**WHAT THE TASK REQUIRES**: Reproduce the records precisely. Omit every picture.

**EXCERPTED RECORDS**:

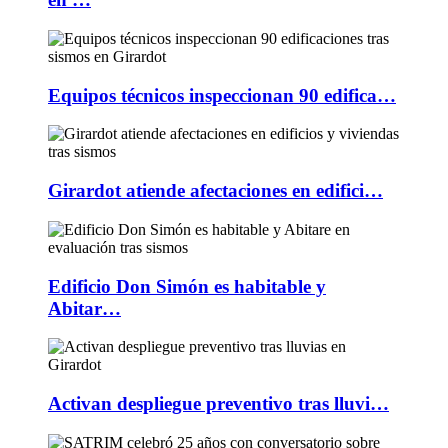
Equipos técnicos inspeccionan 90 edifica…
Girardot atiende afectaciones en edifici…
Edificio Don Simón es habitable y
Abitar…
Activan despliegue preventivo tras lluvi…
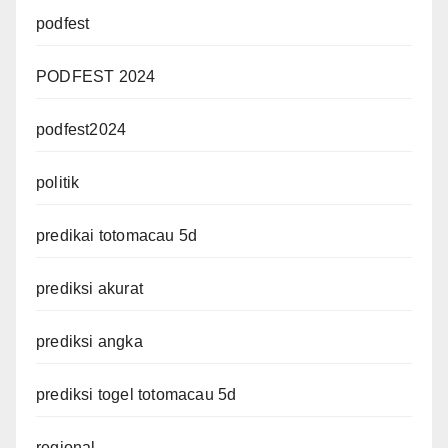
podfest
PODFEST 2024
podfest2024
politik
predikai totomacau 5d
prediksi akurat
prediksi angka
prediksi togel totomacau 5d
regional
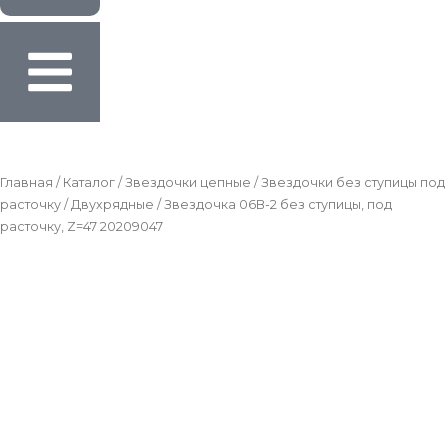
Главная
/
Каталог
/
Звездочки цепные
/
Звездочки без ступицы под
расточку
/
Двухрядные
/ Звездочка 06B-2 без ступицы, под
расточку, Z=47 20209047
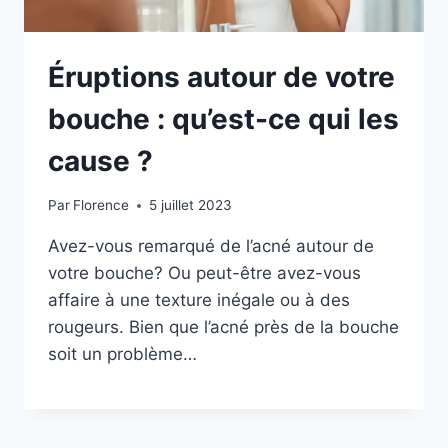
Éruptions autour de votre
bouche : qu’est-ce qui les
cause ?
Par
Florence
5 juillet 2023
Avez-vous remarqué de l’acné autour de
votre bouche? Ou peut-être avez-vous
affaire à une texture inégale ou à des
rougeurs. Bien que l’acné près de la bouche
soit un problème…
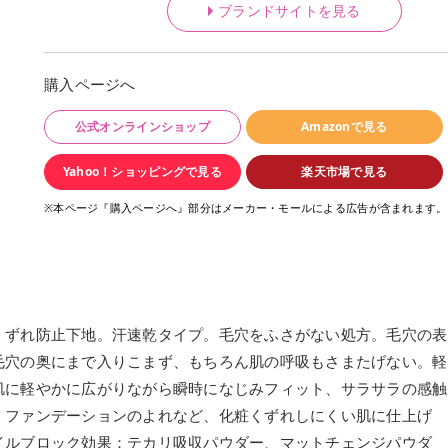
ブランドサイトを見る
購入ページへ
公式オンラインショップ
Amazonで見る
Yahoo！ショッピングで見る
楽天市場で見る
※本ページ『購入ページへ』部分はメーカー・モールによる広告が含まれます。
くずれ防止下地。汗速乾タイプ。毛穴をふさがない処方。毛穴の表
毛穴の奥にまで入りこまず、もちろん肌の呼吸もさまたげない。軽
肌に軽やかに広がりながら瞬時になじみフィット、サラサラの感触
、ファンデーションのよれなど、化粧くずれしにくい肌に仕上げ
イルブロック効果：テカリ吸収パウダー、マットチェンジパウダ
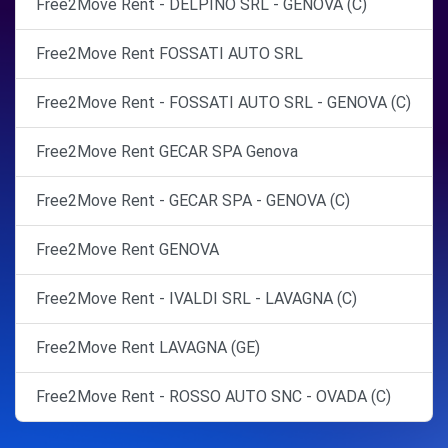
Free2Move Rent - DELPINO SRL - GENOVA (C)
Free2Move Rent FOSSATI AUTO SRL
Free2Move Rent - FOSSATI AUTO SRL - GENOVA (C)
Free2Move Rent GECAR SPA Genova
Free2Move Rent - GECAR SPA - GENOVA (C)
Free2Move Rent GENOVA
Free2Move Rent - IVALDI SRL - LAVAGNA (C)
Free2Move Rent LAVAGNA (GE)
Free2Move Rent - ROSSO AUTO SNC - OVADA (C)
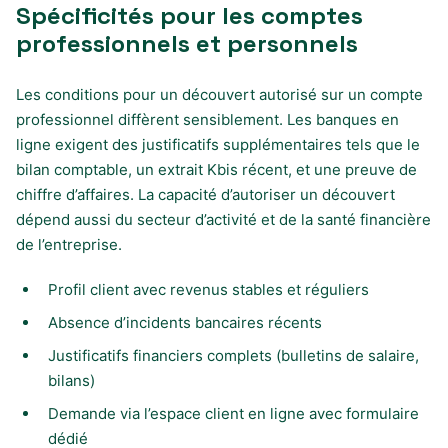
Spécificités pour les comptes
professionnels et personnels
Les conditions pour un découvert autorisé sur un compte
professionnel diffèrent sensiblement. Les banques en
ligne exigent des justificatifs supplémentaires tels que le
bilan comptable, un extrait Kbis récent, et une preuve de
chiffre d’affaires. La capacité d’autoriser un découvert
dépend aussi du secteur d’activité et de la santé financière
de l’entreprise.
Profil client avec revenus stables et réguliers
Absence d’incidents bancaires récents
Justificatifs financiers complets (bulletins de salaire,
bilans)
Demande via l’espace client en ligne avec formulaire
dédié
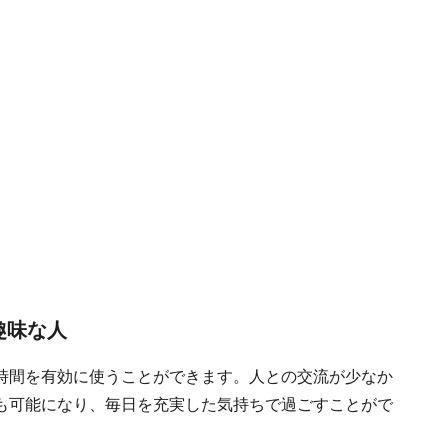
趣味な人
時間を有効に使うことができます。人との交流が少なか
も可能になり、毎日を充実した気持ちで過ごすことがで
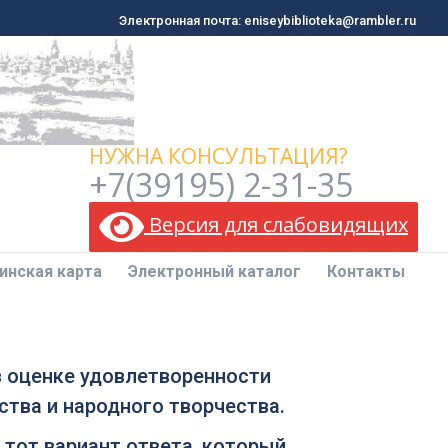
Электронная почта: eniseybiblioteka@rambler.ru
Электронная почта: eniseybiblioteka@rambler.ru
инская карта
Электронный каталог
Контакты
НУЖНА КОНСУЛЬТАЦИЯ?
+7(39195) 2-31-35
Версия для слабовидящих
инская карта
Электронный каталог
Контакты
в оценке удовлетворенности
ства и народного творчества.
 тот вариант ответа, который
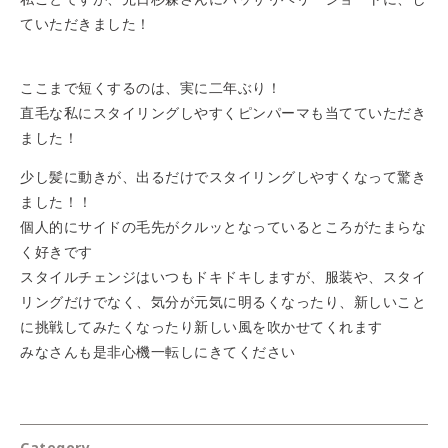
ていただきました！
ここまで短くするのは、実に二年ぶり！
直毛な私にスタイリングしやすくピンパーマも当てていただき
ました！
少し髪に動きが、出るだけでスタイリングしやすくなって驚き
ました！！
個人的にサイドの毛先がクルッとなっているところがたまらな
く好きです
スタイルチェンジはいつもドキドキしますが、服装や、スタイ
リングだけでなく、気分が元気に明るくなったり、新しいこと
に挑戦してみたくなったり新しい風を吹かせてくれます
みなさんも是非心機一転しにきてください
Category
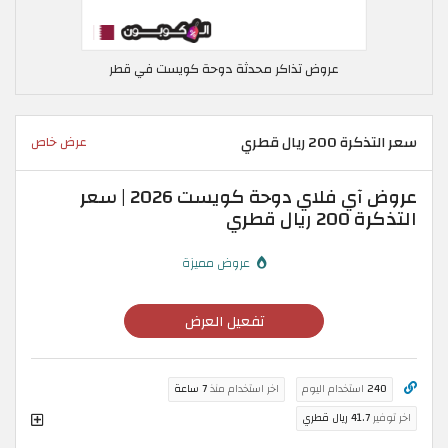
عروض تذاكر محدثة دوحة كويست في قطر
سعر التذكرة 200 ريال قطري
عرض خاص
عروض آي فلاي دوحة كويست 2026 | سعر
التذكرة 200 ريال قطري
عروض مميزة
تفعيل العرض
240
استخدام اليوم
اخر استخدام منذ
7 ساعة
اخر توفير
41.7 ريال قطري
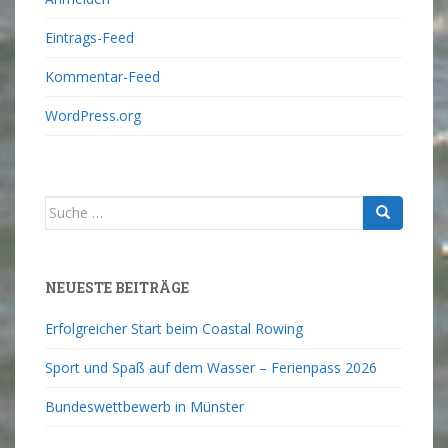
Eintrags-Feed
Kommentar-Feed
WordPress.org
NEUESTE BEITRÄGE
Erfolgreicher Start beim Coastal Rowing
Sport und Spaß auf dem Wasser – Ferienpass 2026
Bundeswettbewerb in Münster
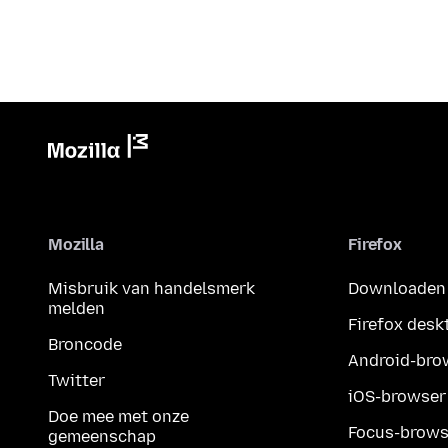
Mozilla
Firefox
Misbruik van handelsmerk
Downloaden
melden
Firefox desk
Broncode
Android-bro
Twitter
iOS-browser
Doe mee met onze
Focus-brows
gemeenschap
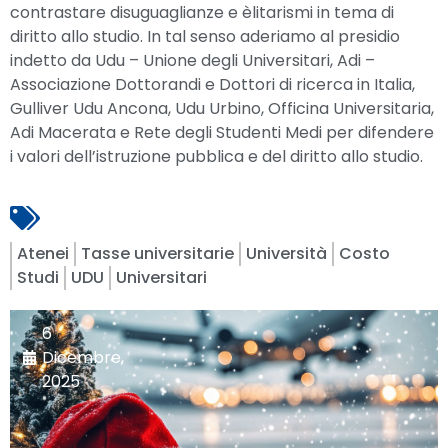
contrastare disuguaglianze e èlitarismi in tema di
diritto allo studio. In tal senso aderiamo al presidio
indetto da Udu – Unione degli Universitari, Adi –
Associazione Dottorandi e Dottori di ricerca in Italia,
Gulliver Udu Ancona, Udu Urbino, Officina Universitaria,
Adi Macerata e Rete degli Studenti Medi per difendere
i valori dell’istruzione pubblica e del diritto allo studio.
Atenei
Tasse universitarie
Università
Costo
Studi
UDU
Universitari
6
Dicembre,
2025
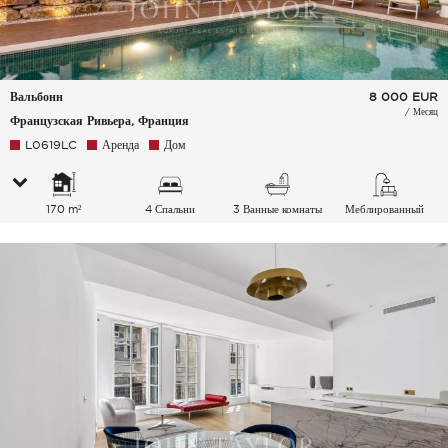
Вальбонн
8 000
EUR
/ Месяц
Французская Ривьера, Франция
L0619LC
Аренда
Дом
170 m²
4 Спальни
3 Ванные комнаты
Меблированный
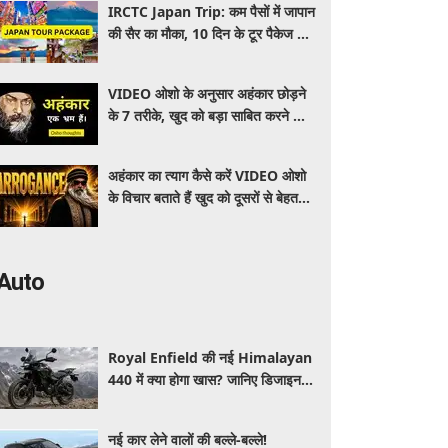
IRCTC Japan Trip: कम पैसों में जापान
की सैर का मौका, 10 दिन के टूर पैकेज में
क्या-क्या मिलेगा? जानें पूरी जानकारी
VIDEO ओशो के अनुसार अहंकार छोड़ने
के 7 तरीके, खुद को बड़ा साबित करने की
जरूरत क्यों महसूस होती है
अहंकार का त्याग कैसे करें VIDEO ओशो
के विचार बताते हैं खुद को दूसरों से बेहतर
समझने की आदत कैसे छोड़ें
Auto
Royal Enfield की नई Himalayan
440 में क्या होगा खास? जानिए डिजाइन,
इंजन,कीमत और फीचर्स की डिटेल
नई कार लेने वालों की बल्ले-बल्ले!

**YOUR SOLUTION**:
Equipos técnicos inspeccionan 90 edifica…
Girardot atiende afectaciones en edifici…
Edificio Don Simón es habitable y
Abitar…
Activan despliegue preventivo tras lluvi…
podfest
PODFEST 2024
podfest2024
politik
predikai totomacau 5d
prediksi akurat
prediksi angka
prediksi togel totomacau 5d
regional
Главная
/
Каталог
/
Звездочки цепные
/
Звездочки без ступицы под
расточку
/
Двухрядные
/ Звездочка 06B-2 без ступицы, под
расточку, Z=47 20209047
Éruptions autour de votre
bouche : qu’est-ce qui les
cause ?
Par
Florence
5 juillet 2023
Avez-vous remarqué de l’acné autour de
votre bouche? Ou peut-être avez-vous
affaire à une texture inégale ou à des
rougeurs. Bien que l’acné près de la bouche
soit un problème…
ブランドサイトを見る
購入ページへ
公式オンラインショップ
Amazonで見る
Yahoo！ショッピングで見る
楽天市場で見る
※本ページ『購入ページへ』部分はメーカー・モールによる広告が含まれます。
くずれ防止下地。汗速乾タイプ。毛穴をふさがない処方。毛穴の表
毛穴の奥にまで入りこまず、もちろん肌の呼吸もさまたげない。軽
肌に軽やかに広がりながら瞬時になじみフィット、サラサラの感触
、ファンデーションのよれなど、化粧くずれしにくい肌に仕上げ
イルブロック効果：テカリ吸収パウダー、マットチェンジパウダ
Free2Move Rent - DELPINO SRL - GENOVA (C)
Free2Move Rent FOSSATI AUTO SRL
Free2Move Rent - FOSSATI AUTO SRL - GENOVA (C)
Free2Move Rent GECAR SPA Genova
Free2Move Rent - GECAR SPA - GENOVA (C)
Free2Move Rent GENOVA
Free2Move Rent - IVALDI SRL - LAVAGNA (C)
Free2Move Rent LAVAGNA (GE)
Free2Move Rent - ROSSO AUTO SNC - OVADA (C)
Spécificités pour les comptes
professionnels et personnels
Les conditions pour un découvert autorisé sur un compte
professionnel diffèrent sensiblement. Les banques en
ligne exigent des justificatifs supplémentaires tels que le
bilan comptable, un extrait Kbis récent, et une preuve de
chiffre d’affaires. La capacité d’autoriser un découvert
dépend aussi du secteur d’activité et de la santé financière
de l’entreprise.
Profil client avec revenus stables et réguliers
Absence d’incidents bancaires récents
Justificatifs financiers complets (bulletins de salaire,
bilans)
Demande via l’espace client en ligne avec formulaire
dédié
趣味な人
時間を有効に使うことができます。人との交流が少なか
も可能になり、毎日を充実した気持ちで過ごすことがで
Электронная почта: eniseybiblioteka@rambler.ru
Электронная почта: eniseybiblioteka@rambler.ru
инская карта
Электронный каталог
Контакты
НУЖНА КОНСУЛЬТАЦИЯ?
+7(39195) 2-31-35
Версия для слабовидящих
инская карта
Электронный каталог
Контакты
в оценке удовлетворенности
ства и народного творчества.
 тот вариант ответа, который
ていただきました！
ここまで短くするのは、実に二年ぶり！
直毛な私にスタイリングしやすくピンパーマも当てていただき
ました！
少し髪に動きが、出るだけでスタイリングしやすくなって驚き
ました！！
個人的にサイドの毛先がクルッとなっているところがたまらな
く好きです
スタイルチェンジはいつもドキドキしますが、服装や、スタイ
リングだけでなく、気分が元気に明るくなったり、新しいこと
に挑戦してみたくなったり新しい風を吹かせてくれます
みなさんも是非心機一転しにきてください
Category
عروض تذاكر محدثة دوحة كويست في قطر
سعر التذكرة 200 ريال قطري
عرض خاص
عروض آي فلاي دوحة كويست 2026 | سعر
التذكرة 200 ريال قطري
عروض مميزة
تفعيل العرض
240
استخدام اليوم
اخر استخدام منذ
7 ساعة
اخر توفير
41.7 ريال قطري
Eintrags-Feed
Kommentar-Feed
WordPress.org
NEUESTE BEITRÄGE
Erfolgreicher Start beim Coastal Rowing
Sport und Spaß auf dem Wasser – Ferienpass 2026
Bundeswettbewerb in Münster
Mozilla
Firefox
Misbruik van handelsmerk
Downloaden
melden
Firefox desk
Broncode
Android-bro
Twitter
iOS-browser
Doe mee met onze
Focus-brows
gemeenschap
contrastare disuguaglianze e èlitarismi in tema di
diritto allo studio. In tal senso aderiamo al presidio
indetto da Udu – Unione degli Universitari, Adi –
Associazione Dottorandi e Dottori di ricerca in Italia,
Gulliver Udu Ancona, Udu Urbino, Officina Universitaria,
Adi Macerata e Rete degli Studenti Medi per difendere
i valori dell’istruzione pubblica e del diritto allo studio.
Atenei
Tasse universitarie
Università
Costo
Studi
UDU
Universitari
6
Dicembre,
2025
Вальбонн
8 000
EUR
/ Месяц
Французская Ривьера, Франция
L0619LC
Аренда
Дом
170 m²
4 Спальни
3 Ванные комнаты
Меблированный
IRCTC Japan Trip: कम पैसों में जापान
की सैर का मौका, 10 दिन के टूर पैकेज में
क्या-क्या मिलेगा? जानें पूरी जानकारी
VIDEO ओशो के अनुसार अहंकार छोड़ने
के 7 तरीके, खुद को बड़ा साबित करने की
जरूरत क्यों महसूस होती है
अहंकार का त्याग कैसे करें VIDEO ओशो
के विचार बताते हैं खुद को दूसरों से बेहतर
समझने की आदत कैसे छोड़ें
Auto
Royal Enfield की नई Himalayan
440 में क्या होगा खास? जानिए डिजाइन,
इंजन,कीमत और फीचर्स की डिटेल
नई कार लेने वालों की बल्ले-बल्ले!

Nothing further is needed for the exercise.